A GRAFFITI boulevard for Williamstown has been proposed as Hobsons Bay Council releases its graffiti management strategy and policy for public feedback.
While the council's strategy focuses on 'city cleansing', which costs ratepayers $180,000 a year, Williamstown Chamber of Commerce president Adrian Masterman-Smith has suggested a compromise.
He has flagged a legal mural
highlighting Hobsons Bay's sporting achievements along a main thoroughfare into Williamstown that is a haven for graffiti taggers. "For a long time there's been a fairly lengthy panel of graffiti all the way to our croquet club, and this is tagging and not the mural or artistic graffiti," Mr Masterman-Smith said.
"It's great to just paint over it, but it's too easy for the taggers in one night to undo hundreds of dollars of painting.
"Instead of keeping it as a canvas that's a liability, how about turning it into something positive? If artists have a sense of ownership, it doesn't become tagged by others."
A member of an "old school" Melbourne graffiti crew, who cannot be named, said a sporting mural could work if it had graffiti 'pieces' in between.
The graffitist, who now also creates legal murals, said he supported 'tagging' but not on private property or over other respected artists' work.

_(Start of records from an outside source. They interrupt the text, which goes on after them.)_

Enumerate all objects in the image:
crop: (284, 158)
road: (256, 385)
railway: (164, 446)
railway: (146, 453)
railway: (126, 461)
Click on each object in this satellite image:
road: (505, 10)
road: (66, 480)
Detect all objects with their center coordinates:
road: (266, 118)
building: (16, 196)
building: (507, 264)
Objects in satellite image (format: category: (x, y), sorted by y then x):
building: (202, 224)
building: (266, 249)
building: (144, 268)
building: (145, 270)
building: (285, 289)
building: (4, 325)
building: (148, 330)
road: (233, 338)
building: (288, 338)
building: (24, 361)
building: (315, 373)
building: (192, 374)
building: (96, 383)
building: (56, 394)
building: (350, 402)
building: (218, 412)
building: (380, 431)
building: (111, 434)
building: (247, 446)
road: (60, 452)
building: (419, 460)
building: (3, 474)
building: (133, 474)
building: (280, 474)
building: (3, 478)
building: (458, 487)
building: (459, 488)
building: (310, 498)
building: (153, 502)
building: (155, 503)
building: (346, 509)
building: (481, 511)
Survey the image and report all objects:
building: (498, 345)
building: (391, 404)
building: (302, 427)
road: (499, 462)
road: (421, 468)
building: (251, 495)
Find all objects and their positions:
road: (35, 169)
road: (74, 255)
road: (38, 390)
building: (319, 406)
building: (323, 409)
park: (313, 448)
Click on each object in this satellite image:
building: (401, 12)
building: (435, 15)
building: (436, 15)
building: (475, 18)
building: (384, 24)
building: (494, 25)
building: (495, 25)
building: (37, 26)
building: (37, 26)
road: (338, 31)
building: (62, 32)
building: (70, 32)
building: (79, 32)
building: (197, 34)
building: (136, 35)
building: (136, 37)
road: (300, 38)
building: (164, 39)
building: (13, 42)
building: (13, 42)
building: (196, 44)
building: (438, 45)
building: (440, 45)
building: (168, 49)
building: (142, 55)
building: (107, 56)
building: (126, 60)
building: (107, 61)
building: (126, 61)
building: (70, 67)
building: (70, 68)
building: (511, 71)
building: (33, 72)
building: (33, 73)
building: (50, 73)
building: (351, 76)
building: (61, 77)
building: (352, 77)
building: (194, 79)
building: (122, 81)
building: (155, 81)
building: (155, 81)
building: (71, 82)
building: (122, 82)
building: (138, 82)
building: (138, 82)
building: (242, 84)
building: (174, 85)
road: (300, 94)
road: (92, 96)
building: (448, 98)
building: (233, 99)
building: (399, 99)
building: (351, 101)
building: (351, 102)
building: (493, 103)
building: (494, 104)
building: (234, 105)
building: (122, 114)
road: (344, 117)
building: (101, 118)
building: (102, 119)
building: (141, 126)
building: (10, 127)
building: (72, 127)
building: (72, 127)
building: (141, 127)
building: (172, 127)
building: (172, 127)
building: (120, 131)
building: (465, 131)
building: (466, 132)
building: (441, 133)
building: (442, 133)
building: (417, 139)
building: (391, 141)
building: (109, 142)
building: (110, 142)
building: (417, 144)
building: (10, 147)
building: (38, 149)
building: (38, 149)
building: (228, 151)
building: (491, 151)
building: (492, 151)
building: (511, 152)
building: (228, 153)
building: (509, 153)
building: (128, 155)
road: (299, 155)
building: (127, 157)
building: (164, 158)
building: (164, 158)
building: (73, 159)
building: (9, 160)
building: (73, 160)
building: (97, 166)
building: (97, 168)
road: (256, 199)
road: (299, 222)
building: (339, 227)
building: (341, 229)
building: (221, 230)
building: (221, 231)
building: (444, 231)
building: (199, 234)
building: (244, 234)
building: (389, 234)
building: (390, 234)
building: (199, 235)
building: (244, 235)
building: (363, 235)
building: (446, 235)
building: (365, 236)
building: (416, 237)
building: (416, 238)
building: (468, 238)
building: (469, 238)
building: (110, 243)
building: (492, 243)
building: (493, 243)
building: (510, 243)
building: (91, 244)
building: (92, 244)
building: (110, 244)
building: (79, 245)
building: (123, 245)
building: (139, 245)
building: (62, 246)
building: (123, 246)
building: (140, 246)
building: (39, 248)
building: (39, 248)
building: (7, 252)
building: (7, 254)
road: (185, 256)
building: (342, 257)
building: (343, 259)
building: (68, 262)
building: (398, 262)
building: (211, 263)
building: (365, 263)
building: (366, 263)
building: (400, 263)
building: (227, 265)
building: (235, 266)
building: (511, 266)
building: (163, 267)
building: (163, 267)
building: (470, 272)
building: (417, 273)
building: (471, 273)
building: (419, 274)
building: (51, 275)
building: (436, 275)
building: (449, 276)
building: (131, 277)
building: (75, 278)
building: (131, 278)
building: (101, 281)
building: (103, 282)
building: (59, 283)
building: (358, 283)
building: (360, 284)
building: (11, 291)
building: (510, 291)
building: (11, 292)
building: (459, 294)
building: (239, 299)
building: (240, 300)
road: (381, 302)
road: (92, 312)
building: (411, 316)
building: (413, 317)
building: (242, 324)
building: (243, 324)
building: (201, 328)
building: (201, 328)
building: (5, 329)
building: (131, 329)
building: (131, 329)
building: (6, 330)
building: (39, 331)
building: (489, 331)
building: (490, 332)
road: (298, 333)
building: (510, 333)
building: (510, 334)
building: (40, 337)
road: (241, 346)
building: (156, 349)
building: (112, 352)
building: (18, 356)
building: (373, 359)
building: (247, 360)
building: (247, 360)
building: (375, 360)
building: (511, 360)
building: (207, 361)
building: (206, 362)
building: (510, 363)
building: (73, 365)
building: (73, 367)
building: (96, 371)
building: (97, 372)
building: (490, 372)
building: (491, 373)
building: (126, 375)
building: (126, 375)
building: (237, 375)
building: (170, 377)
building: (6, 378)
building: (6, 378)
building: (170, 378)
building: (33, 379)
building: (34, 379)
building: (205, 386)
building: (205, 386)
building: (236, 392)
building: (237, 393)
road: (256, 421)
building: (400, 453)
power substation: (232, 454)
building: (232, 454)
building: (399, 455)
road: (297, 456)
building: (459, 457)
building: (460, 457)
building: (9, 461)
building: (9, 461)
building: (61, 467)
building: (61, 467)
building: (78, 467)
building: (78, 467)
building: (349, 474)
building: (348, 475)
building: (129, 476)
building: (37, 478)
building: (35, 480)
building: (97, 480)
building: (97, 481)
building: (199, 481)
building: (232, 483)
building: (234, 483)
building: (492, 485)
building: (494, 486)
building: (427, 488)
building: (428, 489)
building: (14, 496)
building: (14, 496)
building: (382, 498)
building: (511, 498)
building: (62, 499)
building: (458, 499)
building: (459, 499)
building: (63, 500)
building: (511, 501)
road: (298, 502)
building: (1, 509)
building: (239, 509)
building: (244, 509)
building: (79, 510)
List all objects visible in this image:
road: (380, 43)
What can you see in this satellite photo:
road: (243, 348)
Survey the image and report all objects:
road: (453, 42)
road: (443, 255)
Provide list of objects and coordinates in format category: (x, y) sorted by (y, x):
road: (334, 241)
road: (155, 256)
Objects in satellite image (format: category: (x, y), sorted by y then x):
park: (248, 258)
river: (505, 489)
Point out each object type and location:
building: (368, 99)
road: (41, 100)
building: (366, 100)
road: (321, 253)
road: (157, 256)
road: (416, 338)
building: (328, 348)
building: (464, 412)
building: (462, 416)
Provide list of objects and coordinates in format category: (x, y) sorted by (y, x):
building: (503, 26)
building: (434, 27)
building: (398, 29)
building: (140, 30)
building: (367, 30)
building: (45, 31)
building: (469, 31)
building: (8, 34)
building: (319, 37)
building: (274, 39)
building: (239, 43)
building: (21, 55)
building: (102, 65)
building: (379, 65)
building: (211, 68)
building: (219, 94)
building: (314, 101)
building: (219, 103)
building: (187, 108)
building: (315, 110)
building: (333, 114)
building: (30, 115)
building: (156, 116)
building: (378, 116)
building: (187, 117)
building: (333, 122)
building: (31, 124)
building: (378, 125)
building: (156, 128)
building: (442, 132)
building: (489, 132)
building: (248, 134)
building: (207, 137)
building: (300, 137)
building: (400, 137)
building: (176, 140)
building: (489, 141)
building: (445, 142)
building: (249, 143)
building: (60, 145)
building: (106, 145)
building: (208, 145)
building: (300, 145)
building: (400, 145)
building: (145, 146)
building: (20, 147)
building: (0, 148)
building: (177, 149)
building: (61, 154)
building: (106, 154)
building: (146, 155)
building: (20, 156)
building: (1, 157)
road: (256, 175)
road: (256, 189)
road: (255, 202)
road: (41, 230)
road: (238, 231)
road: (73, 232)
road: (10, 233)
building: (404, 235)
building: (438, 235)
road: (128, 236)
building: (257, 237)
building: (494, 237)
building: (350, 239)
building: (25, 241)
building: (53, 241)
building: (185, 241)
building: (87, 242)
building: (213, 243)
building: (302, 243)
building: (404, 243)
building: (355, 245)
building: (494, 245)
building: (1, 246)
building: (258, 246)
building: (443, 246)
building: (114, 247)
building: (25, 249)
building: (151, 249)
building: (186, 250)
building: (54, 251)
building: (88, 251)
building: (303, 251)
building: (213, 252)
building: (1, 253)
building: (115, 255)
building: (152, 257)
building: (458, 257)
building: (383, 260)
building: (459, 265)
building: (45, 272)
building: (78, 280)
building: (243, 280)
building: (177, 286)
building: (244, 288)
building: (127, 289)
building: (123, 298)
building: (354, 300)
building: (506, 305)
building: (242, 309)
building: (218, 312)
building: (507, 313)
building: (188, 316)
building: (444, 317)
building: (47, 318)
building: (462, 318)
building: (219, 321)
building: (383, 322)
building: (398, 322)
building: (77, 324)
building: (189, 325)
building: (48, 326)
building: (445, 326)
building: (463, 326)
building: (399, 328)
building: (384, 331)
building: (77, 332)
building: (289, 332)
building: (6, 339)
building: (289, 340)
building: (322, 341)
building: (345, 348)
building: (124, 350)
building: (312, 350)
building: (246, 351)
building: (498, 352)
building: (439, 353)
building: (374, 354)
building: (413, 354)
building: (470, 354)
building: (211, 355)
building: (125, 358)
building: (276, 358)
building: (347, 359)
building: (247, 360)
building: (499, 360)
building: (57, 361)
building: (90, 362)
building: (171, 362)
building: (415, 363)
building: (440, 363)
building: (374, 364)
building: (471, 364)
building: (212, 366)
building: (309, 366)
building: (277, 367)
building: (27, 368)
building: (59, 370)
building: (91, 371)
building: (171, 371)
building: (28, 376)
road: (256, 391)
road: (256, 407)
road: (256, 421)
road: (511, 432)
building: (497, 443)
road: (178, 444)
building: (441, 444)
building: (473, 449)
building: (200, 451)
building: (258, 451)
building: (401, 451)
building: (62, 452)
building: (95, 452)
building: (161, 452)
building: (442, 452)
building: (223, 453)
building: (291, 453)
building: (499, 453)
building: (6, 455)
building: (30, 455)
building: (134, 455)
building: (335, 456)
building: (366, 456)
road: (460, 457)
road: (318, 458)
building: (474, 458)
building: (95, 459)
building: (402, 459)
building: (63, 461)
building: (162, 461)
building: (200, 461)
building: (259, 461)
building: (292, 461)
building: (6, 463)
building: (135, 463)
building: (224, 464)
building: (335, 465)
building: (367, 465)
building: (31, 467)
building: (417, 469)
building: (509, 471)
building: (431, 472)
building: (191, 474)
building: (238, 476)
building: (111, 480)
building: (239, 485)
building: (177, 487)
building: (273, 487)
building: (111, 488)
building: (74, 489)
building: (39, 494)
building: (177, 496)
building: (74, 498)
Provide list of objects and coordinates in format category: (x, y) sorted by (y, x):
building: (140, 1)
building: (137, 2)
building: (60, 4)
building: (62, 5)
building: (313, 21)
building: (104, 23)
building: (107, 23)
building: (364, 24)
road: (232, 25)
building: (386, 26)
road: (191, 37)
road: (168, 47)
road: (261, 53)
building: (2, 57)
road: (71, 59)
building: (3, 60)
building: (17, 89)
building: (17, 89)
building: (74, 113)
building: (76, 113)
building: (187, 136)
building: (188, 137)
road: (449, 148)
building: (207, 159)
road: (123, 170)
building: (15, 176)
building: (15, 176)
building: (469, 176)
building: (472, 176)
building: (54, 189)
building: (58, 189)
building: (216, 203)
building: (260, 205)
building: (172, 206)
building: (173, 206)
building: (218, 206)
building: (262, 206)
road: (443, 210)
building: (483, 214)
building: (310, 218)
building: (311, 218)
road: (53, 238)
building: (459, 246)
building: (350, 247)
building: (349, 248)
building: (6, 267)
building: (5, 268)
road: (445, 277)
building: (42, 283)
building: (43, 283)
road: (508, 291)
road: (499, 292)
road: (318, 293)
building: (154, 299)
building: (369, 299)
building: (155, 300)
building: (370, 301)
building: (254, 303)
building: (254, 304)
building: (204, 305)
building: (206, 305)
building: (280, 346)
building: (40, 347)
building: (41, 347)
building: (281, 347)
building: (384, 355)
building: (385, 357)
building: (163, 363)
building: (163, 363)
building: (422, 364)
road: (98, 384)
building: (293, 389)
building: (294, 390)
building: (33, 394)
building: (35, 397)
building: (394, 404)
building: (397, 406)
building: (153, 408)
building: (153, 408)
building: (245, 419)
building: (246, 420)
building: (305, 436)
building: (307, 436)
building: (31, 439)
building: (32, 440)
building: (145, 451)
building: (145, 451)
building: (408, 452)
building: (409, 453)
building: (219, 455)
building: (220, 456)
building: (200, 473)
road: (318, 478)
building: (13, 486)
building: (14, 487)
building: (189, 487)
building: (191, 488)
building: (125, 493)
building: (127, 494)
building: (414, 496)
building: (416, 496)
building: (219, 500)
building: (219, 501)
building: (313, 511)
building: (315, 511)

"It's called 'getting up'," he said.
"It's making you famous in a certain scene. Let's say you've got one [tag] every station, every line, or most trains have got your name on it - it's an accomplishment.
"Old-school writers have an unwritten law that it can only be done on public property, but what's happened recently is the new schoolers are tagging people's fences, cars - you name it.
"They need to look at getting graffiti artists to clean up graffiti [with legal art]. If there's something there that's respected by the community, it won't get tagged. By taking away the walls and making it illegal, that hasn't worked."
Jeremy Gaden, director of Newport's Substation, agrees there must be legal avenues provided.
"I think there is a big distinction between what we call street art and what is graffiti. I'm a big fan of street art and what we'd like to do at The Substation is find a legitimate way for people to express themselves.
"I'd like to see that artwork elevated to a higher level - graffiti for good, not evil."